Rezepte unter der Lupe
Gesunde Ernährung wird bei dem verbreiteten Übergewicht und Fehlernährung immer wichtiger auch in der Prävention. Dies soll sich selbstverständlich nicht nur in der Ernährungstheorie, sondern auch in den Rezepten und Hinweisen für die Zubereitung widerspiegeln.
Ernährungsformen und dazugehörige Rezepte sind immer kulturbestimmt. So gab es nach den Hungerjahren der Kriegs- und Nachkriegs-zeit beispielsweise jede Menge Rezepte für fettreiche Speisen von den Butterkremtorten bis zu Schweinebacke und gehaltvollen Desserts. Nachdem die Menschen sich daran satt gegessen hatten und statt Unter- das Übergewicht ein Problem wurde, veränderten sich auch die Rezepte. Es folgte eine Begeisterung an den Möglichkeiten der Verarbeitung, der Tütensuppen, Backhilfen etc. In den achtziger Jahren kam dann die Vollwerternährung auf - zusammen mit dem ökologischen Landbau – auch als Reaktion gegenüber den stark verarbeiteten Lebensmitteln. Das Natürliche, Naturbelassene wurde wichtig. Anfangs waren diese Rezepte noch sehr rustikal und einfach, denn es musste erst einmal der Umgang mit Dinkel, Hirse oder Gerste erlernt werden.

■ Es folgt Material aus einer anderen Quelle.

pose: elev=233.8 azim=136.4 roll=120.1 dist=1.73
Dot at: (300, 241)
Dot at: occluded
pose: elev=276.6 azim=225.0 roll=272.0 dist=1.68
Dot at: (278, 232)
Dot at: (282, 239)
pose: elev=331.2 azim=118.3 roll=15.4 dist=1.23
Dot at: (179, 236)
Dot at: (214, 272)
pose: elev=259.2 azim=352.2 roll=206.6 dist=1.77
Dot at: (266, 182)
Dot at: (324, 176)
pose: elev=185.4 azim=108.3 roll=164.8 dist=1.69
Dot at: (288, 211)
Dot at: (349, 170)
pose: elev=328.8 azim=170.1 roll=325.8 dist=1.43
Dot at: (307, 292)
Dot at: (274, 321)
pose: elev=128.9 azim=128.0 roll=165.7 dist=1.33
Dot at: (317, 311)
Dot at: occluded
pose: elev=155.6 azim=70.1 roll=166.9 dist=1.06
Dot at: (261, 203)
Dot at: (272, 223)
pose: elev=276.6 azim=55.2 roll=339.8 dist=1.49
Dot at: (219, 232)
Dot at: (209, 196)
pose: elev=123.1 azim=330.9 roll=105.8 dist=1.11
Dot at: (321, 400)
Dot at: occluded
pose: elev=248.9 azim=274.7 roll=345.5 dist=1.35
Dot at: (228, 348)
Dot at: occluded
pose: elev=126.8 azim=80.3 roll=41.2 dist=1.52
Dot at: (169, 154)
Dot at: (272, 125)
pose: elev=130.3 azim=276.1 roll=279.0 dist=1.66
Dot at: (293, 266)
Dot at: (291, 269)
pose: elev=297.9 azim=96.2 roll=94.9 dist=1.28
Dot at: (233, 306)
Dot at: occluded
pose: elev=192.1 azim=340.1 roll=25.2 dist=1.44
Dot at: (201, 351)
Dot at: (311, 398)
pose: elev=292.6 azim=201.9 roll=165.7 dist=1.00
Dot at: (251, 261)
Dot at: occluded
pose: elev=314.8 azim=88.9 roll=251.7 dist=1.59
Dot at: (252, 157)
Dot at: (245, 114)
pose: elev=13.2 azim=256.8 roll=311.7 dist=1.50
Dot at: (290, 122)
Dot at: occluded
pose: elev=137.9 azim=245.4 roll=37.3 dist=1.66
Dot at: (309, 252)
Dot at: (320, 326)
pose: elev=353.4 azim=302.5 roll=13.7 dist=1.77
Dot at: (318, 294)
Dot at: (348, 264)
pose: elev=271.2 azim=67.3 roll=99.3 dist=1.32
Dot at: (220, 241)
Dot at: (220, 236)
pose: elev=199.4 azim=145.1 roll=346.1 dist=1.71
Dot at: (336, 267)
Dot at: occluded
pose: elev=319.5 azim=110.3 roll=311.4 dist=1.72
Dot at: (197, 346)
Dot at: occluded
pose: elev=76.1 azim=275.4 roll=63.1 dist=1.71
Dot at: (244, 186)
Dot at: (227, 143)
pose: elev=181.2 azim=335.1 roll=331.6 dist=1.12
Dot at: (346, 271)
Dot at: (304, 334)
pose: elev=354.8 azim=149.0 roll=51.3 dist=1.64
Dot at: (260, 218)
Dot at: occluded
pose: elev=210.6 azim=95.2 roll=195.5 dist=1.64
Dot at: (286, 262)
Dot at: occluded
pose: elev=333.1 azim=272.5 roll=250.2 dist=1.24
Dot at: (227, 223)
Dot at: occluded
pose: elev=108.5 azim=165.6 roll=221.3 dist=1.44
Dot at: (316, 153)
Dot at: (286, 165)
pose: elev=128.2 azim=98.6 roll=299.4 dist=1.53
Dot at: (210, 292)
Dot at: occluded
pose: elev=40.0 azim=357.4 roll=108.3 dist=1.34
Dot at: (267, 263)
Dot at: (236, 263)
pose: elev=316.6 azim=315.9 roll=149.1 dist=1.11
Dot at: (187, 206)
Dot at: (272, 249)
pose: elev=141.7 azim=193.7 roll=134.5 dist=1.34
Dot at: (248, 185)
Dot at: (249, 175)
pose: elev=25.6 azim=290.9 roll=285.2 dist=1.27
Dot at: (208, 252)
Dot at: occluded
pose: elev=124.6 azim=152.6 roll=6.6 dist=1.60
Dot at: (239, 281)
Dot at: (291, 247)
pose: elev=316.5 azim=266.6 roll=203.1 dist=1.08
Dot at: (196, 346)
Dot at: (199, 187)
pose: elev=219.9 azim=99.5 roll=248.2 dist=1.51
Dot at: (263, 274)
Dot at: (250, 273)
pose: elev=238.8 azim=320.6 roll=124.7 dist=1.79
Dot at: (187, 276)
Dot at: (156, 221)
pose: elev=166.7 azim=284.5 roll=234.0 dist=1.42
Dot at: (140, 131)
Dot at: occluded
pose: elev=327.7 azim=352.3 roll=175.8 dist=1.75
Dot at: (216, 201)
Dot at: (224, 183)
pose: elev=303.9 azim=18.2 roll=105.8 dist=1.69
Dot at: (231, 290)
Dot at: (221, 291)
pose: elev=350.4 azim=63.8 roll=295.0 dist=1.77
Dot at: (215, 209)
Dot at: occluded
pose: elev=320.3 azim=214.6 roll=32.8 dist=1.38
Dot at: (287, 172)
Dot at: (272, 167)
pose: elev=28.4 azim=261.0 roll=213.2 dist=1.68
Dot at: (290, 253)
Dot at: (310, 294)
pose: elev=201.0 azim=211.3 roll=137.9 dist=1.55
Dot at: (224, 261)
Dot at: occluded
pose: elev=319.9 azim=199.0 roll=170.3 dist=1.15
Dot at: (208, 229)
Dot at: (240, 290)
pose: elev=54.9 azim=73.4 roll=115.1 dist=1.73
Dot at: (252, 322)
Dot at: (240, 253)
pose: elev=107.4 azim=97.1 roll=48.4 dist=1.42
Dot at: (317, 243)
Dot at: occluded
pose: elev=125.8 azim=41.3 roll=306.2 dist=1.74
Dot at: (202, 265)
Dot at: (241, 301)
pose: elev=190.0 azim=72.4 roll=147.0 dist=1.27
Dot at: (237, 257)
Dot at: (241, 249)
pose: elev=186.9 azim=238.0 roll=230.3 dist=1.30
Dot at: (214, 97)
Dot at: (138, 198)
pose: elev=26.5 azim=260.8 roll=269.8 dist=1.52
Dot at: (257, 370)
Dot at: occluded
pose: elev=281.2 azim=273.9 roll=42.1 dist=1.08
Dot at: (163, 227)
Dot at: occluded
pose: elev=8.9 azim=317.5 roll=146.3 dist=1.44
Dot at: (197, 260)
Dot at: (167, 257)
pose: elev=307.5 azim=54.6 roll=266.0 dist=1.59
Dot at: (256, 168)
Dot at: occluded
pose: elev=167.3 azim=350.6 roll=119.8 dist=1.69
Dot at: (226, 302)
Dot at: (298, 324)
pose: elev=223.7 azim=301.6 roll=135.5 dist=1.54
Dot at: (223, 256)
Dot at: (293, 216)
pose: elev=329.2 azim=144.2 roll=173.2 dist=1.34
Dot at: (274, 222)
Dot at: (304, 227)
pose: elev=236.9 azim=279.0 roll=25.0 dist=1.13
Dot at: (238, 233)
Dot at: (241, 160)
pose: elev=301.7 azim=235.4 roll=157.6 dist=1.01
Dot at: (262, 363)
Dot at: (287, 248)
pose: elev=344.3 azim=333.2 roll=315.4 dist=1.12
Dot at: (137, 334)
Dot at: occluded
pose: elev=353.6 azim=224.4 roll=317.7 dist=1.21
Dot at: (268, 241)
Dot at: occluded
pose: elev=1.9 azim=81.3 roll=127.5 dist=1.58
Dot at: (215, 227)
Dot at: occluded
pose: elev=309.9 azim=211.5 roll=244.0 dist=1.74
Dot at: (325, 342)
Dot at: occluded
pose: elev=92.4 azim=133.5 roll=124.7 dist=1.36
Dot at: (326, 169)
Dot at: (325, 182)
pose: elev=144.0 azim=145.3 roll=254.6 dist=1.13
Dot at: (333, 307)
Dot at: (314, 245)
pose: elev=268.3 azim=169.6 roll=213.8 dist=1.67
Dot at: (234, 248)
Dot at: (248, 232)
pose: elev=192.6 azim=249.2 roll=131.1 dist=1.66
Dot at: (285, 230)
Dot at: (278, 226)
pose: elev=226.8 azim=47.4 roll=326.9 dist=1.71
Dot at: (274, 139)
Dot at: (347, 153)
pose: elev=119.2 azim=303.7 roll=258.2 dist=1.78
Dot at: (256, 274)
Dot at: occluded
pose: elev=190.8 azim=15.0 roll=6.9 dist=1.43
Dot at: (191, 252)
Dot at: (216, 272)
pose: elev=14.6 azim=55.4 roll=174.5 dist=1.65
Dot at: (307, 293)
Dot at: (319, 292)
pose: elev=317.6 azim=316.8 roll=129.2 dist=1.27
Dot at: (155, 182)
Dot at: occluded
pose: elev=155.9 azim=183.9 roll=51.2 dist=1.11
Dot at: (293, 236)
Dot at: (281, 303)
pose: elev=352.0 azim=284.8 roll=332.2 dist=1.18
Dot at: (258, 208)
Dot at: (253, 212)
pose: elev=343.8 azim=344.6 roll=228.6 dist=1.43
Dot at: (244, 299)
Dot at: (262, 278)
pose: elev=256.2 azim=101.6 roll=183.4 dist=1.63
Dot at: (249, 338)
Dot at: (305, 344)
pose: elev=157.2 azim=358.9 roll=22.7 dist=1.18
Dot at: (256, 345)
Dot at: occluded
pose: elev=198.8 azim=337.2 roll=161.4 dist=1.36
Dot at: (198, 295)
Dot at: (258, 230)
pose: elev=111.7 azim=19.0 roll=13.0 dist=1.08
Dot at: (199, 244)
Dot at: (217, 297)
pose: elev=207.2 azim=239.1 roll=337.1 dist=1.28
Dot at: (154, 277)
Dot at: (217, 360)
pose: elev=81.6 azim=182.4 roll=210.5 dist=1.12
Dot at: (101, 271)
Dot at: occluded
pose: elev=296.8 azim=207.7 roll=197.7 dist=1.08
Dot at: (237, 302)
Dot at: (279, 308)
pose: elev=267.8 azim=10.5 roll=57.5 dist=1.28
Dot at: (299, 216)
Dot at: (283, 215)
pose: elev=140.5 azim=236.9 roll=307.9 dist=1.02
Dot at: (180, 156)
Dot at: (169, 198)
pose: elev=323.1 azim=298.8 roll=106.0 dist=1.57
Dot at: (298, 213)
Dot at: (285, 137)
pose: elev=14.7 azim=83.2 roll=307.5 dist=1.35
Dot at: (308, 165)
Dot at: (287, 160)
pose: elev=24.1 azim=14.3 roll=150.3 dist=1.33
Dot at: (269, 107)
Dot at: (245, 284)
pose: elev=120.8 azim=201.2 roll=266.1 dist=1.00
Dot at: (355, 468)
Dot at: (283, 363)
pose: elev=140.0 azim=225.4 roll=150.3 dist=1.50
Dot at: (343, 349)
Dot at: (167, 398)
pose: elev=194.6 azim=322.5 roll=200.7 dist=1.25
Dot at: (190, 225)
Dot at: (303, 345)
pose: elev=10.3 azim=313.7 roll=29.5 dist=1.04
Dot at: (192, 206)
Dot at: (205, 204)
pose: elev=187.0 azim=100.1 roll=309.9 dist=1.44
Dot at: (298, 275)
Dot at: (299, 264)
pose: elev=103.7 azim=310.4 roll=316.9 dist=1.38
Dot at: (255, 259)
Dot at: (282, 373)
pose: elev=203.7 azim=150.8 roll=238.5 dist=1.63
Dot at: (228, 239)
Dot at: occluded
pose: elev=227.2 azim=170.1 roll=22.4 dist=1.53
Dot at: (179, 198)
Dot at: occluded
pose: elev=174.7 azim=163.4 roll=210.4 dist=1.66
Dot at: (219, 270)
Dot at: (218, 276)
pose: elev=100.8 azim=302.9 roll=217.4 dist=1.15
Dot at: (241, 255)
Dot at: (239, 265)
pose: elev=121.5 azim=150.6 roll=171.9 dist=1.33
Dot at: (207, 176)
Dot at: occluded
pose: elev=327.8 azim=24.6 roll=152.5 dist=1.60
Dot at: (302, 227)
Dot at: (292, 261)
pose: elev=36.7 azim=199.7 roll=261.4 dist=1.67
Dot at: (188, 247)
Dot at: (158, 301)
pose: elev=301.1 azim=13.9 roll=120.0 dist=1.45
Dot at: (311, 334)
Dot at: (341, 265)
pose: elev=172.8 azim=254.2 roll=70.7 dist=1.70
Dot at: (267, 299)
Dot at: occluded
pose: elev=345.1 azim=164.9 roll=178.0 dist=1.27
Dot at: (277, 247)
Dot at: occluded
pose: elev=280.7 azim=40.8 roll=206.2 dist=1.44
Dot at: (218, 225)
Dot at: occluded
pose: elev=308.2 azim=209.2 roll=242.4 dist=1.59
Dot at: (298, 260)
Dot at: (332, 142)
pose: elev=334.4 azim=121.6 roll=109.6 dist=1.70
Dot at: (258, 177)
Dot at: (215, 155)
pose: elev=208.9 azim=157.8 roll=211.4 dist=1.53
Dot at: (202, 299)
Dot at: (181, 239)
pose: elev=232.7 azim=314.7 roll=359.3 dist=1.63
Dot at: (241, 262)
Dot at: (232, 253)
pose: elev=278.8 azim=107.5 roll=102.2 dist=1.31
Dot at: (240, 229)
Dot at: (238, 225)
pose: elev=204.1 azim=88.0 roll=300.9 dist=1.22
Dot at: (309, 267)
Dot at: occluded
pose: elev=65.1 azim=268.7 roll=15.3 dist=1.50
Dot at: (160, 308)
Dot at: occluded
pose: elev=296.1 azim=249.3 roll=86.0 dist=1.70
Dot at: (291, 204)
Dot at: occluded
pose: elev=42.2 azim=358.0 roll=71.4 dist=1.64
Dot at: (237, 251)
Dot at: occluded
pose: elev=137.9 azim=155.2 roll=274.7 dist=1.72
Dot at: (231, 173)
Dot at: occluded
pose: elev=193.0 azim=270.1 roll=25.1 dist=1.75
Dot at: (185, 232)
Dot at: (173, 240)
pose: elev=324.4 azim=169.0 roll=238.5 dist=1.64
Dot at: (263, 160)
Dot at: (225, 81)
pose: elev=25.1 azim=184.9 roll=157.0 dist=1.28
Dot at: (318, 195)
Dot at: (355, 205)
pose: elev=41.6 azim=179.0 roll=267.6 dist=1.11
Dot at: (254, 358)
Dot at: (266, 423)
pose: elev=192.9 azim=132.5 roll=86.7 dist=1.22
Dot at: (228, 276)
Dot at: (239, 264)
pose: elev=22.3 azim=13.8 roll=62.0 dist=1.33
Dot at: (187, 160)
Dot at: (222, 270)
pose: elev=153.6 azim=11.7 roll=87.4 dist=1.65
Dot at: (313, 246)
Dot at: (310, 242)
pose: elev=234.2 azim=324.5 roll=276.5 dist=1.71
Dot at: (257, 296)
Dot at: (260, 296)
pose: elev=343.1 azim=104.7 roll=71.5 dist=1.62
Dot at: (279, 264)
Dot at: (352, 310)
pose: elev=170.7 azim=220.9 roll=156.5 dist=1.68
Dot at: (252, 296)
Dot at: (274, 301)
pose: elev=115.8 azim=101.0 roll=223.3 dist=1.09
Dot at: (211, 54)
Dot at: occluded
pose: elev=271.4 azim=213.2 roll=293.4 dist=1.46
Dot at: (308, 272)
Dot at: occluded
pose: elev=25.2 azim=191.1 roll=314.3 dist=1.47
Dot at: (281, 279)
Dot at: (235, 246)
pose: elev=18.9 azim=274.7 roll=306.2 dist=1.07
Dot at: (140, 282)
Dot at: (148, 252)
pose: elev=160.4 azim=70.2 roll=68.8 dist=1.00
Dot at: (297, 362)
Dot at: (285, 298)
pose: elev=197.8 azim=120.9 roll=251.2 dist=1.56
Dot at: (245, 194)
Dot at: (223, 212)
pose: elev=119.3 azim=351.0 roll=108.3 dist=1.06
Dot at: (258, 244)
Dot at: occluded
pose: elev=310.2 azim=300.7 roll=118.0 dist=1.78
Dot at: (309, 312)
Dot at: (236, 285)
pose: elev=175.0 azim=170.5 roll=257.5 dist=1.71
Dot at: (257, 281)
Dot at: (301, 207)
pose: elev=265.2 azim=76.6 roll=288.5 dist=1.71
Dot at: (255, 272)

In den neunziger Jahren entdeckten die Vertreter der Vollwerternährung den Genuss, der jahrelang zu kurz gekommen war. Jetzt gab es Vollwertkost für Genießer, d.h. es wurde mehr Butter und Sahne verwendet, die Rezepte wurden raffinierter. Auch Zucker war nicht mehr tabu, als „Rohrohrzucker“ taucht er in vielen Desserts, Gebäcken. Schokolade und Süßigkeiten auf. Helle Mehle wurden wieder nachgefragt: Ciabatta und Baguette sind Synonyme dafür. Im Bio-Bereich imitierten die Hersteller immer mehr konventionelle Produkte. Der globalisierte Handel führte Mitte der neunziger Jahre verstärkt zu Importen von Bio-Lebensmitteln aus anderen Ländern. Zuerst ging es um Produkte, die hier nicht wuchsen wie Bananen oder Mango, dies steigerte sich bis zu Sonnenblumenkernen aus China, Bio-Äpfel aus Neuseeland oder Südamerika. Daran wächst aber auch das Unbehagen.
Diese Entwicklung spiegelt sich auch bei den Rezepten, wie man sie in ökologischen Zeitschriften finden kann. So gibt es jede Menge Rezepte mit Mango, aber kaum mit Pfirsich. Ein als modern geltendes Rezept muss durch irgendeine exotische Zutat „aufgewertet“ werden wie durch Granatapfel, Nonisaft, Paradieskörner oder eine ausgefallene Reissorte aus Asien.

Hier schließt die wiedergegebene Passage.